For years, the Centers for Disease Control and Prevention has advised anyone over six months of age to get a flu vaccine. This year, those words take on greater importance as we continue to combat the COVID-19 pandemic amid the upcoming flu season.
Across the SUNY system, campuses are working hard to get students to line up for flu shots. Many are using social media campaigns, direct email messages and campus flyers to spread the word. They’re also forging partnerships with drugstores/pharmacies and supermarkets to host flu clinics on campus in order to provide access to all students. Here’s why a flu shot matters more than ever:
The flu is a serious, potentially fatal disease.
These days, COVID-19 gets all the attention, but influenza remains a serious and potentially fatal disease, especially in people with compromised health and those who are elderly.
“We never really want to get the flu,” says Thomas A. Russo, MD, chief of the Division of Infectious Diseases at the Jacobs School of Medicine and Biomedical Sciences at the University at Buffalo. “It’s a very dangerous disease, especially if you have underlying heart and lung disease and are older. Those conditions are associated with significant mortality.”
According to the Centers for Disease Control and Prevention, influenza sickened 35.5 million people in the U.S. during the 2018-19 flu season, and caused 16.5 million medical visits, 490,600 hospitalizations and 34,200 deaths.
While the efficacy of the flu vaccine varies every year, it does decrease the chances of getting sick and rates of hospitalization and death. The CDC estimates that in 2018-19 flu season, with 49 percent of the U.S. population getting the flu vaccine, we were able to avert 4.4 million illnesses, 58,000 hospitalizations and 3,500 deaths. Getting the vaccine can also reduce the severity of symptoms, if you do get sick.
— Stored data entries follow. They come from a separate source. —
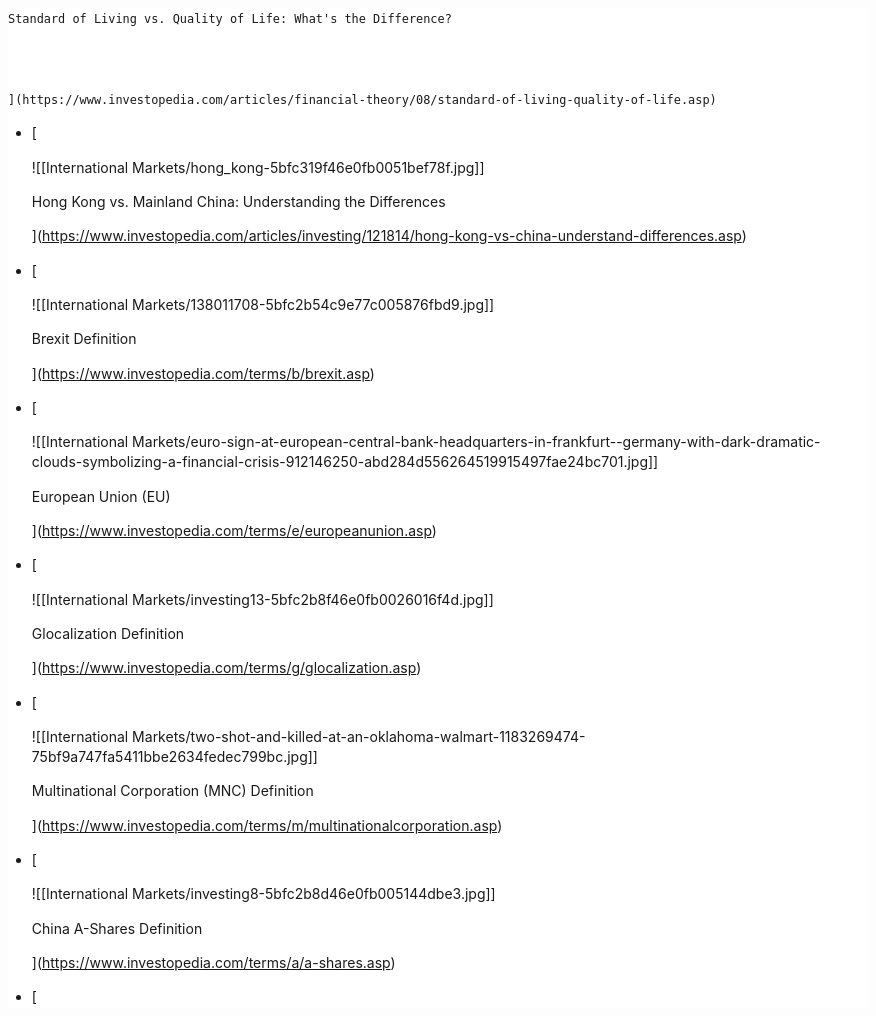     Standard of Living vs. Quality of Life: What's the Difference?
    
    
    
    ](https://www.investopedia.com/articles/financial-theory/08/standard-of-living-quality-of-life.asp)
-   [
    
    ![[International Markets/hong_kong-5bfc319f46e0fb0051bef78f.jpg]]
    
    Hong Kong vs. Mainland China: Understanding the Differences
    
    
    
    ](https://www.investopedia.com/articles/investing/121814/hong-kong-vs-china-understand-differences.asp)
-   [
    
    ![[International Markets/138011708-5bfc2b54c9e77c005876fbd9.jpg]]
    
    Brexit Definition
    
    
    
    ](https://www.investopedia.com/terms/b/brexit.asp)

-   [
    
    ![[International Markets/euro-sign-at-european-central-bank-headquarters-in-frankfurt--germany-with-dark-dramatic-clouds-symbolizing-a-financial-crisis-912146250-abd284d556264519915497fae24bc701.jpg]]
    
    European Union (EU)
    
    
    
    ](https://www.investopedia.com/terms/e/europeanunion.asp)
-   [
    
    ![[International Markets/investing13-5bfc2b8f46e0fb0026016f4d.jpg]]
    
    Glocalization Definition
    
    
    
    ](https://www.investopedia.com/terms/g/glocalization.asp)
-   [
    
    ![[International Markets/two-shot-and-killed-at-an-oklahoma-walmart-1183269474-75bf9a747fa5411bbe2634fedec799bc.jpg]]
    
    Multinational Corporation (MNC) Definition
    
    
    
    ](https://www.investopedia.com/terms/m/multinationalcorporation.asp)
-   [
    
    ![[International Markets/investing8-5bfc2b8d46e0fb005144dbe3.jpg]]
    
    China A-Shares Definition
    
    
    
    ](https://www.investopedia.com/terms/a/a-shares.asp)
-   [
We don’t know what will happen if you get both COVID-19 and the flu
The flu season was nearing its end when COVID-19 began to spread across the country last March. As a result, we have no experience with what happens in patients who contract both diseases. “We don’t really know what the impact will be if someone gets both influenza and COVID, but we think it will be more lethal than either one alone,” Russo says. “We’re afraid that there will be a synergistic effect, where the combined effect of both diseases will be greater than just the two added together.”
The flu and COVID-19 look alike
To make matters more challenging, both diseases are primarily respiratory illnesses. Both can cause fever, cough, shortness of breath, fatigue, and sore throat. Both can also cause body aches and muscle pain. And while the loss of taste and smell is more often associated with COVID-19, it is possible to lose those senses when you have the flu, too.
With signs and symptoms so similar, it will be difficult to determine what you have if you do get sick. Those symptoms are also seen in bronchitis, sinusitis, or the common cold. The only way to know for sure is to get tested, which leads to the next challenge.
A severe outbreak of the flu, on top of a surge in COVID-19, will strain our healthcare resources
A big worry in the COVID pandemic has been the burden on our healthcare system. Because it isn’t easy to distinguish the flu from COVID-19, patients who come down with symptoms are likely to need testing for both diseases. If severe enough, both may require a visit to a doctor’s office or a hospital. If tests are in high demand, and health care facilities fill up with flu patients, it will take away precious healthcare resources from patients with COVID, the more serious disease. “If we can’t keep flu cases down, it strains testing, hospital beds, and intensive care unit capacity,” Russo says.
The good news is, cases of the flu in the southern hemisphere – countries like Australia, Chile and Brazil – have had fewer cases of the flu this year, thanks largely to public health measures such as masks and social distancing, experts say. However, it’s no guarantee that the U.S. will have a similar experience.
The bottom line, Russo says, is to get a flu shot this year. “Since there’s no vaccine for COVID, we want to minimize the flu,” he says. “And we want to continue masking, social distancing, and hand hygiene.”